/posts

Master the Game of Information: Web Scraping meets AI Summarization

Recently, I’ve been enjoying the process of scraping content from websites using the shot-scraper and summarizing them with the cutting-edge gpt-3.5-turbo-16k model.

It feels as though information is instantly accessible, which greatly simplifies the process of information retrieval. Here is a example of the usage:

Bash
shot-scraper javascript https://vitamincpu.de "
async () => {
    const readability = await import('https://cdn.skypack.dev/@mozilla/readability');
    return (new readability.Readability(document)).parse().content;
}" | strip-tags -m | llm --system 'concise summary bullet points' -m gpt-3.5-turbo-16k

Output:

Text
- The webpage features different sections such as Home, Writings, Tags, Contact, Citations, and About
- The author is an IT-Security Researcher who does not use cookies or tracking
- The author can be found on social media platforms such as Twitter, Facebook, and LinkedIn
- The Writings section includes ten different blog posts ranging from technology tutorials to cybersecurity threats and AI-powered attacks
- The Projects section presents three different tools created by the author: pyMetnoForecast, LostArk Serverstatus, and Substack Archiver

Let’s break down the process. When you run shot-scraper independently, it captures a screenshot of the specified URL, provided by a headless browser. However, you also have the option to execute raw JavaScript, which interacts with the webpage and returns the result in a JSON format. For this, we’re using Skypack’s Readability.js, a standalone variant of the readability library used in Firefox’s Reader View. You’ve likely used this feature in Firefox or Chrome already. While it’s possible to use curl as an alternative to shot-scraper, please note that it comes with more limitations.

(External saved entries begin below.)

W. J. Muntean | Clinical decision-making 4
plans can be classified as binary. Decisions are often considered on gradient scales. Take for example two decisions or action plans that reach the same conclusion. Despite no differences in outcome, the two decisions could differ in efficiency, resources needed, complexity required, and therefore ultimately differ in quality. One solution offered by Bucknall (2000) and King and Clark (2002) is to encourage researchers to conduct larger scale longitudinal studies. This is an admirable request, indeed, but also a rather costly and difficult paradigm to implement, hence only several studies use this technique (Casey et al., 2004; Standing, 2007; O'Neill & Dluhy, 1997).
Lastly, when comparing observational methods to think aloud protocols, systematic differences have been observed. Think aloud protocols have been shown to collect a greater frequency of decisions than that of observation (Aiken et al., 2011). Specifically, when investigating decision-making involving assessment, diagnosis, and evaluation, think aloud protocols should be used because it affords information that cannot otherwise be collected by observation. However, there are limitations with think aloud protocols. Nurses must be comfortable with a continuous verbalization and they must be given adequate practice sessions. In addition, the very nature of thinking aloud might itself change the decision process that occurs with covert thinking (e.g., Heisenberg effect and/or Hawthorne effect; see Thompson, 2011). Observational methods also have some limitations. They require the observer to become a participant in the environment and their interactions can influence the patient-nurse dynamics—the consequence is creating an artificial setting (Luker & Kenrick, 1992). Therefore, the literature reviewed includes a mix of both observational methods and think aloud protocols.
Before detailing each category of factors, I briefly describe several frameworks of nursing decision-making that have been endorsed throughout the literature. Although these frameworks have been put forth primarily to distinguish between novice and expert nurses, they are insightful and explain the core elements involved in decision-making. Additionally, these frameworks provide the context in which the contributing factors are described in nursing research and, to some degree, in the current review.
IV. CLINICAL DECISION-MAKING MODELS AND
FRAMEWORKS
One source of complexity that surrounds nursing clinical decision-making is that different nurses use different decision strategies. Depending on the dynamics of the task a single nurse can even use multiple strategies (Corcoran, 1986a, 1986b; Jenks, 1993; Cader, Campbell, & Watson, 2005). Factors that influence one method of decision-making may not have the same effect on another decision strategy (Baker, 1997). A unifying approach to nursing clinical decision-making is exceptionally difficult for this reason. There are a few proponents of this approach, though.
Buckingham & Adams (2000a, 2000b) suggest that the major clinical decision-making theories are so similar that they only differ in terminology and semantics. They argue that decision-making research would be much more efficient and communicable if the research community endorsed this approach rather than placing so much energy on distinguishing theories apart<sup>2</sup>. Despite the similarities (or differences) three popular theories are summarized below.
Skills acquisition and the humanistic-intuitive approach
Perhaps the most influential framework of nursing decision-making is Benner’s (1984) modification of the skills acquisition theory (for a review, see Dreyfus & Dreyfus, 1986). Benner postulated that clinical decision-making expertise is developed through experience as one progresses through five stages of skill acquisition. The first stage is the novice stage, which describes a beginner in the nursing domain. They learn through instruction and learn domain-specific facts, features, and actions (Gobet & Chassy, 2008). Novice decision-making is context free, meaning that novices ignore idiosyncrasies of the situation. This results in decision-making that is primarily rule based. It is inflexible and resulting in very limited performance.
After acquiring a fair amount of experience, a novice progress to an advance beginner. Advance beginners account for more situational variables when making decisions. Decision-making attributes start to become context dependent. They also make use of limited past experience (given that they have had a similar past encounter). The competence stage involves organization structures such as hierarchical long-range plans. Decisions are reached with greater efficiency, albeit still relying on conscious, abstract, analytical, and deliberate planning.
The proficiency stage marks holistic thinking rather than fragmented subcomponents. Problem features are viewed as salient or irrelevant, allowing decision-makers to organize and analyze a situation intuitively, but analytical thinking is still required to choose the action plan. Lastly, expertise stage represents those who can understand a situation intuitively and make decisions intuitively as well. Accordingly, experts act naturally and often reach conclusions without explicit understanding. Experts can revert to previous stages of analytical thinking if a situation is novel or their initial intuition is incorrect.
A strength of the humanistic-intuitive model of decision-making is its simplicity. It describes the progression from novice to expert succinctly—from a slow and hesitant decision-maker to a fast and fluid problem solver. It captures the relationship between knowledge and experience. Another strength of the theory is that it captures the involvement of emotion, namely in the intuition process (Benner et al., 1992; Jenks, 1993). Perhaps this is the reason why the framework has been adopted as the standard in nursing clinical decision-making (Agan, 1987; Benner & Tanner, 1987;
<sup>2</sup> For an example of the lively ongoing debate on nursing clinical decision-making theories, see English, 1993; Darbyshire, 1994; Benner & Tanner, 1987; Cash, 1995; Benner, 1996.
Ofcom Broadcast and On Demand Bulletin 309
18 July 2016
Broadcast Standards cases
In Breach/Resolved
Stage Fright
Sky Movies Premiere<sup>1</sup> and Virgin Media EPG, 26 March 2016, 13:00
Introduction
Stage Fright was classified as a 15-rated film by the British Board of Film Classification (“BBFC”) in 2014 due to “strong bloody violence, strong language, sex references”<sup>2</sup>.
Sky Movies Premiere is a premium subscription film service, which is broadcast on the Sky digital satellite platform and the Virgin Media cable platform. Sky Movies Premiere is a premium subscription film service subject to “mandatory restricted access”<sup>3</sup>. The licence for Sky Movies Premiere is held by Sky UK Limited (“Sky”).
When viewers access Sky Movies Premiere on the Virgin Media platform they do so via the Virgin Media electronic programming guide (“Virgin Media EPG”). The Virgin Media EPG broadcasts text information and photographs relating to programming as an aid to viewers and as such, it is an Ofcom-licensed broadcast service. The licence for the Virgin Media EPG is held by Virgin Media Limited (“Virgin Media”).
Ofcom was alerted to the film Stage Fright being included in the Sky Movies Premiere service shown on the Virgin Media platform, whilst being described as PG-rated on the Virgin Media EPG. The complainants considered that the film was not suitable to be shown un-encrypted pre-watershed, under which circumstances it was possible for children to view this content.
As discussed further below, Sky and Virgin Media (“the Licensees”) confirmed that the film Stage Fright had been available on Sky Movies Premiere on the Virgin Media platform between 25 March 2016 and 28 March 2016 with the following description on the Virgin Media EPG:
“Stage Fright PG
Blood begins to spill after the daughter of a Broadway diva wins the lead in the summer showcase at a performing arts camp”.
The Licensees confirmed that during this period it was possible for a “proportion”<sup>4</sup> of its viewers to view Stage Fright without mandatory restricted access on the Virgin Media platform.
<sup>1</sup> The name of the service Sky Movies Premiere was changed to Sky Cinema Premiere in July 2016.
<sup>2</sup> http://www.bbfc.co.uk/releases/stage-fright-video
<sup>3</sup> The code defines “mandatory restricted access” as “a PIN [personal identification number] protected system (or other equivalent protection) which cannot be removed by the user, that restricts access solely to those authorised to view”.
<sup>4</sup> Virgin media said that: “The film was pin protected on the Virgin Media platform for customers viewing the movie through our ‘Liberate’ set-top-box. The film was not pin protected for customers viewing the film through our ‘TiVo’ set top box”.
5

The results are then fed into another program named strip-tags. This is a tool designed to remove HTML tags from text, with the additional option to output a subset of the page based on CSS selectors. Finally, we pipe the entire output into llm, which triggers the OpenAI API request with our predefined SYSTEM prompt.

All of the tools I’ve mentioned have been developed by Simon Willison. I’ve read a substantial amount of code from him and I’ve learned a lot in the process. I highly recommend his blog and projects.